<<<<

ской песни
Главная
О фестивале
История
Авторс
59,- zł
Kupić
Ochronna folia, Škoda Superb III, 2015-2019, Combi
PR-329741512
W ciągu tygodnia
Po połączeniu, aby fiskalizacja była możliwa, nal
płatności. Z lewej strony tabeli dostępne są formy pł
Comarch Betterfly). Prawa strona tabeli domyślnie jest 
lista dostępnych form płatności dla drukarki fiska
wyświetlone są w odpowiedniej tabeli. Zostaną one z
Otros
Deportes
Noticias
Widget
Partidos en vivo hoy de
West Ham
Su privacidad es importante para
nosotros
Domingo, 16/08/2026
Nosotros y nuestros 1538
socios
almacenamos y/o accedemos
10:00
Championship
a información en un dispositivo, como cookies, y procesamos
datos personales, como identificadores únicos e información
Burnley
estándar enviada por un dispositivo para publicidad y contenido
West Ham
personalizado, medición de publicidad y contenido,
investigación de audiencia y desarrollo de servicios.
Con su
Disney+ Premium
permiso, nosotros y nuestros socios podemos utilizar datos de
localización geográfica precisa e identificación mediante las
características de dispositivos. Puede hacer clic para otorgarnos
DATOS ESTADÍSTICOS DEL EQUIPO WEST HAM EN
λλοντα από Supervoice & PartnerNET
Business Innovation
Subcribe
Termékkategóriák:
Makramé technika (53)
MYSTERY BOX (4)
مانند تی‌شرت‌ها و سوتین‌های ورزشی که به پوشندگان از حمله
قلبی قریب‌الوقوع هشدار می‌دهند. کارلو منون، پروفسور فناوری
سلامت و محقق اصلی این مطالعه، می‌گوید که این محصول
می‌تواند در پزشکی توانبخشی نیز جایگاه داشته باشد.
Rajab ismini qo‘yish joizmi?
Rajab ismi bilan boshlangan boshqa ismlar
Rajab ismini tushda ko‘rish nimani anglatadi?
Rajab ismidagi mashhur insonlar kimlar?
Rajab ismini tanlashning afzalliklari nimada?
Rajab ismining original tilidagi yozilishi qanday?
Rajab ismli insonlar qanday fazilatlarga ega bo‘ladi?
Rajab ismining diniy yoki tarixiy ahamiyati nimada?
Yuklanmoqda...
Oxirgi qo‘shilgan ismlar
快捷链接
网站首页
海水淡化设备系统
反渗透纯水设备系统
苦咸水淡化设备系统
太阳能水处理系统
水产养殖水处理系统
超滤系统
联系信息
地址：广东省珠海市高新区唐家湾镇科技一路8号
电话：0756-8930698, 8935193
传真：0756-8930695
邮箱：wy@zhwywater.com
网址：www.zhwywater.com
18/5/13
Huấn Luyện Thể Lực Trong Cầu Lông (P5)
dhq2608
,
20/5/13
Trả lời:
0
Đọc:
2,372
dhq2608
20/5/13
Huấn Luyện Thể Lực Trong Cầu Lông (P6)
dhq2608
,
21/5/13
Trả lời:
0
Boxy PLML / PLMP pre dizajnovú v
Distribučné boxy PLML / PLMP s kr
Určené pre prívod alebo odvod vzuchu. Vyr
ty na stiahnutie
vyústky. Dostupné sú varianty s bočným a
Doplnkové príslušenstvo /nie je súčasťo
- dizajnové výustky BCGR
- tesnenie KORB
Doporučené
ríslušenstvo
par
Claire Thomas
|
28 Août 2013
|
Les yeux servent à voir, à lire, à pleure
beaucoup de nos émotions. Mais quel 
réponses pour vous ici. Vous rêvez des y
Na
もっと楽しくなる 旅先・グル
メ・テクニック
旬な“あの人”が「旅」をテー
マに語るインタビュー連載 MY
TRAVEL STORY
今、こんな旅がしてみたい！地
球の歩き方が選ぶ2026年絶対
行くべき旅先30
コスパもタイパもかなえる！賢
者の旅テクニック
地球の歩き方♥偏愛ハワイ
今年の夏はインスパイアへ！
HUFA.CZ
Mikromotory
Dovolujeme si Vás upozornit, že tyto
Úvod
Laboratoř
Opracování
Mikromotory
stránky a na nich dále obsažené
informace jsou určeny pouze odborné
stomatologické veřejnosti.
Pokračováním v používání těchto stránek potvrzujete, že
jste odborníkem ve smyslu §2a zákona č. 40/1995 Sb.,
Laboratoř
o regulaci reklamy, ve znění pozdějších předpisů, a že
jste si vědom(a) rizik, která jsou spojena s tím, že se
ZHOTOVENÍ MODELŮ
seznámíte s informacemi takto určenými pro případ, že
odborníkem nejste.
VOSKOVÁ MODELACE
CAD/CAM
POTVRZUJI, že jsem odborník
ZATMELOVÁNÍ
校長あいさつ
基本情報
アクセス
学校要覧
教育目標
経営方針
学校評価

>>>>

> **Action item**
Count the lines of the records that contain the string "Luyện", matching case, and reply with the number alone.

> **Response to this exercise**
2